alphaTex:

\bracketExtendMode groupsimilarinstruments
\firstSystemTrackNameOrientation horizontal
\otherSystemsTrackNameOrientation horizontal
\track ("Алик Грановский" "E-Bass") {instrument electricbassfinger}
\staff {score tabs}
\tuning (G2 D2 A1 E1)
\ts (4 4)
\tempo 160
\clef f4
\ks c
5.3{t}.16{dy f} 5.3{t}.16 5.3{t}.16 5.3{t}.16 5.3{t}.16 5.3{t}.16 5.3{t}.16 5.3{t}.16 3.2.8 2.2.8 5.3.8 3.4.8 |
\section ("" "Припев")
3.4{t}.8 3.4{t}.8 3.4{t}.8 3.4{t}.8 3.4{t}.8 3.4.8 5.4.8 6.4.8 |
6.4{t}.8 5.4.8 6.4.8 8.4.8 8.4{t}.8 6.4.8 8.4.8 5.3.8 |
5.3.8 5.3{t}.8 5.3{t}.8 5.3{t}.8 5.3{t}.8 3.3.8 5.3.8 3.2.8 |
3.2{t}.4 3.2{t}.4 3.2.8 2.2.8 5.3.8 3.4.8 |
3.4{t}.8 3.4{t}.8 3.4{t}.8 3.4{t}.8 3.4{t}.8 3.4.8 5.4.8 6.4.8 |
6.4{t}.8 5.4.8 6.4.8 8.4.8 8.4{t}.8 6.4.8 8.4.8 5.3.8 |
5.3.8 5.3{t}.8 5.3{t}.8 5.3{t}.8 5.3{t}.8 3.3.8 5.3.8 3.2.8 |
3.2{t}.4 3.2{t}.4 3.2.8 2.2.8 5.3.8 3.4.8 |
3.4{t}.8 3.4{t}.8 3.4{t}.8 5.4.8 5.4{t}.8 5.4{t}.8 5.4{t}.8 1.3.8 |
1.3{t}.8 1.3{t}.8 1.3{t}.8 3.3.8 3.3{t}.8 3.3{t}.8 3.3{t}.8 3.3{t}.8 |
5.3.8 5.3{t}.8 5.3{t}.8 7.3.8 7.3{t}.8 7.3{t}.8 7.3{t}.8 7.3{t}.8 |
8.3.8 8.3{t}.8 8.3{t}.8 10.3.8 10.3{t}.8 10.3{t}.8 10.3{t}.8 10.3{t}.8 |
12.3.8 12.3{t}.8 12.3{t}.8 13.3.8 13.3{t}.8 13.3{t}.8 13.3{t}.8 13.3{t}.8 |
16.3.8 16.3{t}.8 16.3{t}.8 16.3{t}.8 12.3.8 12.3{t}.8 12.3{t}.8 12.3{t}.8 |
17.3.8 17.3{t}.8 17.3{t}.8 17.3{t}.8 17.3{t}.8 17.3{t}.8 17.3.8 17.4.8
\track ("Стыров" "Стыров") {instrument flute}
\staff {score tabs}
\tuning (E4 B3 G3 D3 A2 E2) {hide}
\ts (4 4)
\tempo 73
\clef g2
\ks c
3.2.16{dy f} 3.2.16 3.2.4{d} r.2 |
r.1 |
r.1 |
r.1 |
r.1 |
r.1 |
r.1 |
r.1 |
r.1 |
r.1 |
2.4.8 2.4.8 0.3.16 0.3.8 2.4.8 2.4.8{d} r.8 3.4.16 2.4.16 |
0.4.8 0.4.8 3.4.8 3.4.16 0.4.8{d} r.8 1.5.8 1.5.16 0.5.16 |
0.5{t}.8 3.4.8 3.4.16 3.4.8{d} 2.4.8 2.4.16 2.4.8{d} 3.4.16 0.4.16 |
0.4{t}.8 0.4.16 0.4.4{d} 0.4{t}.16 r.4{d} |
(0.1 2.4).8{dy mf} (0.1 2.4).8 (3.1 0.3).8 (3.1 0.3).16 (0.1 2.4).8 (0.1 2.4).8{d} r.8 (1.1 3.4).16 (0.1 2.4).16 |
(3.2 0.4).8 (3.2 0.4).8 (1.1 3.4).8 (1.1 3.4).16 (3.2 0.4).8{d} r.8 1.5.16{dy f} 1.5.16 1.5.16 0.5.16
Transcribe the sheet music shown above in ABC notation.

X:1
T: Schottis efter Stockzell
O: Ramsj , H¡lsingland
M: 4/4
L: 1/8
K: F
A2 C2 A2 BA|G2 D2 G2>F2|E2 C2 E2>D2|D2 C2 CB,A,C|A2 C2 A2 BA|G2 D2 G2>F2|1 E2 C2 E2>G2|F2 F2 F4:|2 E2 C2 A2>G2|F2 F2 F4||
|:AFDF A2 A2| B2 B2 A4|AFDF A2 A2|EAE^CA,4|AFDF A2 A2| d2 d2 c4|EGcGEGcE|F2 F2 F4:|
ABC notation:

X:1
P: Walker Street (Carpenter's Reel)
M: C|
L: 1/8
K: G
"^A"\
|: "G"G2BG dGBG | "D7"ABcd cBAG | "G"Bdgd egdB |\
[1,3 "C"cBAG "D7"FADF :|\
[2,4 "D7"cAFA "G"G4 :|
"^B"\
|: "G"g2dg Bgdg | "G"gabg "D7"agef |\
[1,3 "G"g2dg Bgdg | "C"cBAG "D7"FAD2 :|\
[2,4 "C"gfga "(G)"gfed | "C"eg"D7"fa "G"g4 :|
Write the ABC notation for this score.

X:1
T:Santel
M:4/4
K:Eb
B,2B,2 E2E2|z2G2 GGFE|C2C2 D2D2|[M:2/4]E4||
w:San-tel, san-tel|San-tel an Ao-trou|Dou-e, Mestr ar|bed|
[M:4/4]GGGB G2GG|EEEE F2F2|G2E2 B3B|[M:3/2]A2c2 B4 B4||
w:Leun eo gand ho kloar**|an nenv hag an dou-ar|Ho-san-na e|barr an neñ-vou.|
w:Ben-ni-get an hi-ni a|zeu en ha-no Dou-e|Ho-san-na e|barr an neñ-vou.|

★ ★ ★

Written problem ::
Copy out each line of the material above that contains the string "tuning".

Written response ::
\tuning (G2 D2 A1 E1)
\tuning (E4 B3 G3 D3 A2 E2) {hide}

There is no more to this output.